Description:
The role requires a comprehensive understanding of regulatory requirements, strong technical writing skills, strong project management skills, and the ability to coordinate cross franchise teams to ensure compliance with EUMDR & IVDR.
The Job:
- Develop & manage project plans, time-lines and budgets.
- Co-ordinate with internal and external stakeholders to ensure all milestones are met
- Identify, manage and mitigate project risks and issues.
- Ensure the organisations data submissions to EUDAMED comply with EUMDR requirements.
- Stay updated on regulatory changes and provide guidance on EUDAMED - related compliance matters.
- Collaborate with quality assurance, IT and other relevant departments to ensure seamless integration and operation of EUDAMED processes.
- Develop and deliver change management processes to maintain data integrity
Have You:
- A minimum of a Bachelor's Degree, preferably in Engineering or related technical field. Generally, requires 10 years related experience.
- Experience working in both an FDA and European regulatory environment is preferred.

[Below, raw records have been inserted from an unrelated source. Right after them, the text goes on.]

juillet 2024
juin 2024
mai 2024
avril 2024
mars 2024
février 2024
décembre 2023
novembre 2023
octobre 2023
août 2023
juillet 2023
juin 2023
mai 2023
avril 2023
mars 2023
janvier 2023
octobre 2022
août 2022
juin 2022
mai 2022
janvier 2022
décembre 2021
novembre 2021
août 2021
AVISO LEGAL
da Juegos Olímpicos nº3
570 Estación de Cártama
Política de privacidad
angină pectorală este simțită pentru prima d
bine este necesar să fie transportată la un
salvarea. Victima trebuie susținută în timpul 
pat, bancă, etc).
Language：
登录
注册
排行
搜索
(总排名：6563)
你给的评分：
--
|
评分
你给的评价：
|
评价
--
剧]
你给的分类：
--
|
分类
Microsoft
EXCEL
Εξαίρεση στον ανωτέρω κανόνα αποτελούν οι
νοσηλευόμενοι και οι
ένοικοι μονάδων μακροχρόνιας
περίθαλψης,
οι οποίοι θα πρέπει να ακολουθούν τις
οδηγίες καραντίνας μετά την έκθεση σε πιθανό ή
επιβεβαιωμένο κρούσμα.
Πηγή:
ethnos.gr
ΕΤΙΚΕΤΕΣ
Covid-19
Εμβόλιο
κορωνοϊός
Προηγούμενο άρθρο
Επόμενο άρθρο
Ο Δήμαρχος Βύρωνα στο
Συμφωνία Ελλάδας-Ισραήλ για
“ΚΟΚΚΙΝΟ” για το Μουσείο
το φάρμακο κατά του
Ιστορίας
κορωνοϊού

- This position will require relevant experience working in manufacturing/operations.
- In-depth knowledge of product/process Risk Management (FDA and ISO standards) is required.

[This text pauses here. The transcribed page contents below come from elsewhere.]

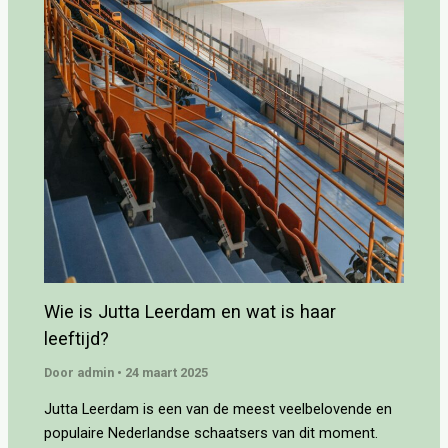
Wie is Jutta Leerdam en wat is haar
leeftijd?
Door
admin
•
24 maart 2025
Jutta Leerdam is een van de meest veelbelovende en
populaire Nederlandse schaatsers van dit moment.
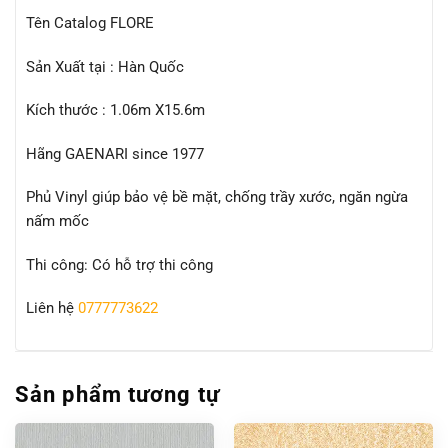
Tên Catalog FLORE
Sản Xuất tại : Hàn Quốc
Kích thước : 1.06m X15.6m
Hãng GAENARI since 1977
Phủ Vinyl giúp bảo vệ bề mặt, chống trầy xước, ngăn ngừa
nấm mốc
Thi công: Có hỗ trợ thi công
Liên hệ
0777773622
Sản phẩm tương tự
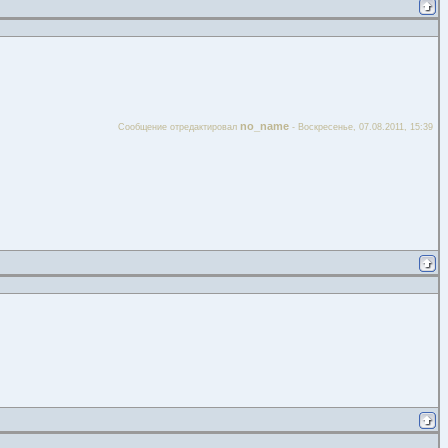
no_name
Сообщение отредактировал
-
Воскресенье, 07.08.2011, 15:39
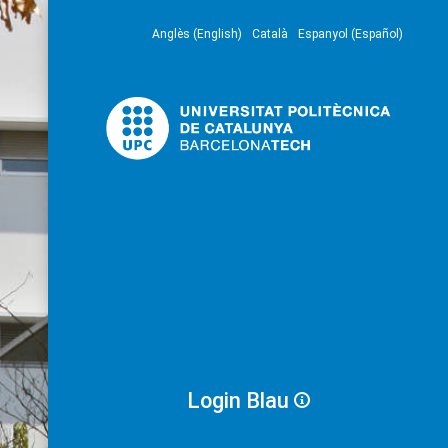
Anglès (English)
Català
Espanyol (Español)
Login Blau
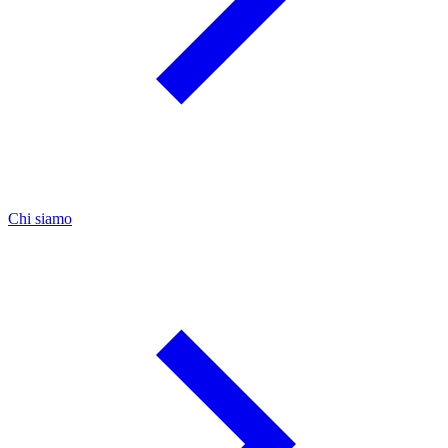
Chi siamo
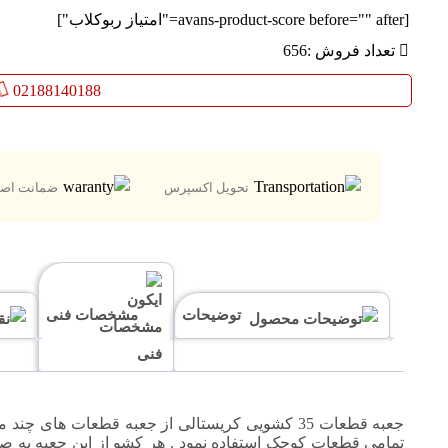
[avans-product-score before="" after="امتیاز ربوکلاب"]
تعداد فروش :
656
02188140188
تحویل اکسپرس
ضمانت اصل
توضیحات
مشخصات فنی
جعبه قطعات 35 کشویی کریستالی از جعبه قطعات های
تمامی قطعات کوچک استفاده نمود . هر کشو از این جعبه به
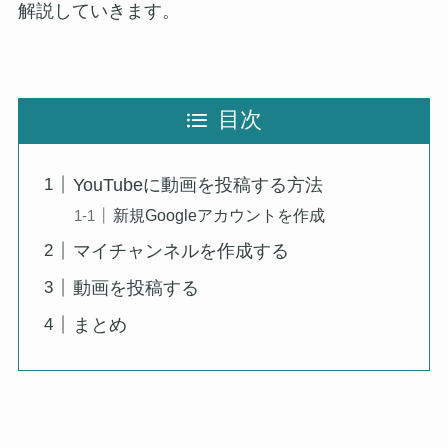
解説していきます。
目次
YouTubeに動画を投稿する方法
新規Googleアカウントを作成
マイチャンネルを作成する
動画を投稿する
まとめ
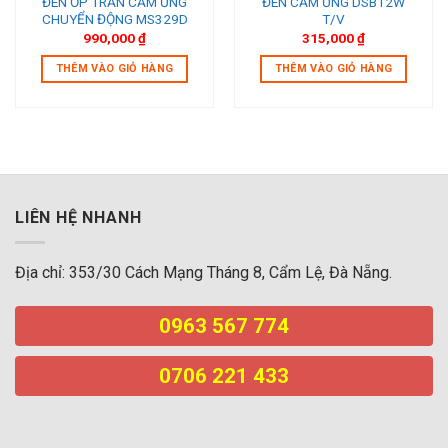
ĐÈN ỐP TRẦN CẢM ỨNG
ĐÈN CẢM ỨNG DSB12W
CHUYỂN ĐỘNG MS329D
T/V
990,000
₫
315,000
₫
THÊM VÀO GIỎ HÀNG
THÊM VÀO GIỎ HÀNG
LIÊN HỆ NHANH
Địa chỉ: 353/30 Cách Mạng Tháng 8, Cẩm Lệ, Đà Nẵng.
0963 567 774
0706 221 433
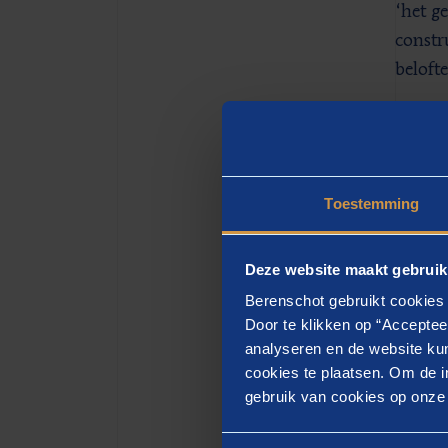
‘het g
constr
belofte
Bel
Een st
Toestemming
stakeh
voor’)
Deze website maakt gebruik
van de
Berenschot gebruikt cookies 
aan wi
Door te klikken op “Acceptee
te kun
analyseren en de website kun
cookies te plaatsen. Om de in
Ik ben
gebruik van cookies op onze w
Theory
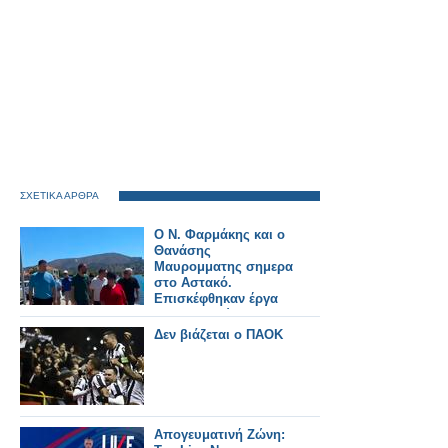
ΣΧΕΤΙΚΑ ΑΡΘΡΑ
Ο Ν. Φαρμάκης και ο
Θανάσης
Μαυρομματης σημερα
στο Αστακό.
Επισκέφθηκαν έργα
που εκτελούνται στην
περιοχή και
Δεν βιάζεται ο ΠΑΟΚ
συναντήθηκαν με
φορείς και πολίτες
(φωτο-βιντεο)
Απογευματινή Ζώνη:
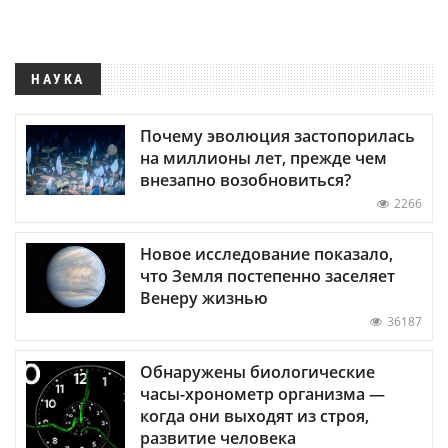
НАУКА
Почему эволюция застопорилась
на миллионы лет, прежде чем
внезапно возобновиться?
2266
Новое исследование показало,
что Земля постепенно заселяет
Венеру жизнью
36187
Обнаружены биологические
часы-хронометр организма —
когда они выходят из строя,
развитие человека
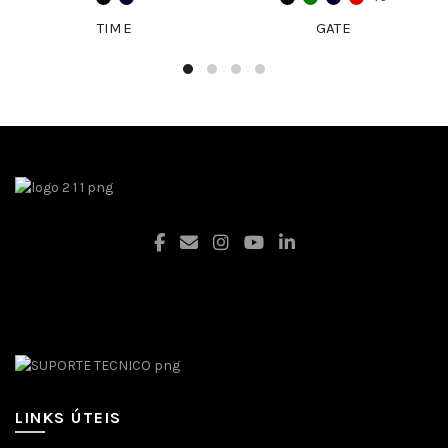
TIME
GATE
Facebook
LINKS ÚTEIS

- Experience with a proven track record of implementing appropriate risk mitigation.
- Technical training and experience using Statistics, Lean and Six Sigma Methodologies is preferred including Measurement System Analysis, SPC, DOEs, Reliability, etc.

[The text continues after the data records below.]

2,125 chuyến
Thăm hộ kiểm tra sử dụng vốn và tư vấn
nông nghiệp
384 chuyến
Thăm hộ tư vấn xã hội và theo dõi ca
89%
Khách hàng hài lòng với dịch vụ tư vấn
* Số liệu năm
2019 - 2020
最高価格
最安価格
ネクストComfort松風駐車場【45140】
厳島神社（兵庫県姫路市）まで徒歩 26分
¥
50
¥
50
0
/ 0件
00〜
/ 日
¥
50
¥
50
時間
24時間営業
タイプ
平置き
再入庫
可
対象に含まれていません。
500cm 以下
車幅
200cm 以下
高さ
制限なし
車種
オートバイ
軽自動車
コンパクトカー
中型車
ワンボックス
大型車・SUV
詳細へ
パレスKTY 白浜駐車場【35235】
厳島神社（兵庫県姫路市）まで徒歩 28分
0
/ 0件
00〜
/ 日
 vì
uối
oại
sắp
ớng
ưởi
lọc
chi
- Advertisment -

- Strong knowledge of statistical software packages is preferred with the ability to preview, graph and analyze data and be able to present data that facilitates/drives decision making.
- The ability to perform "hands on" troubleshooting and problem solving is preferred.
- Understanding of the NPI (New Product Introduction) process and Process Validation expertise is preferred.
- This position may require up to 10% travel.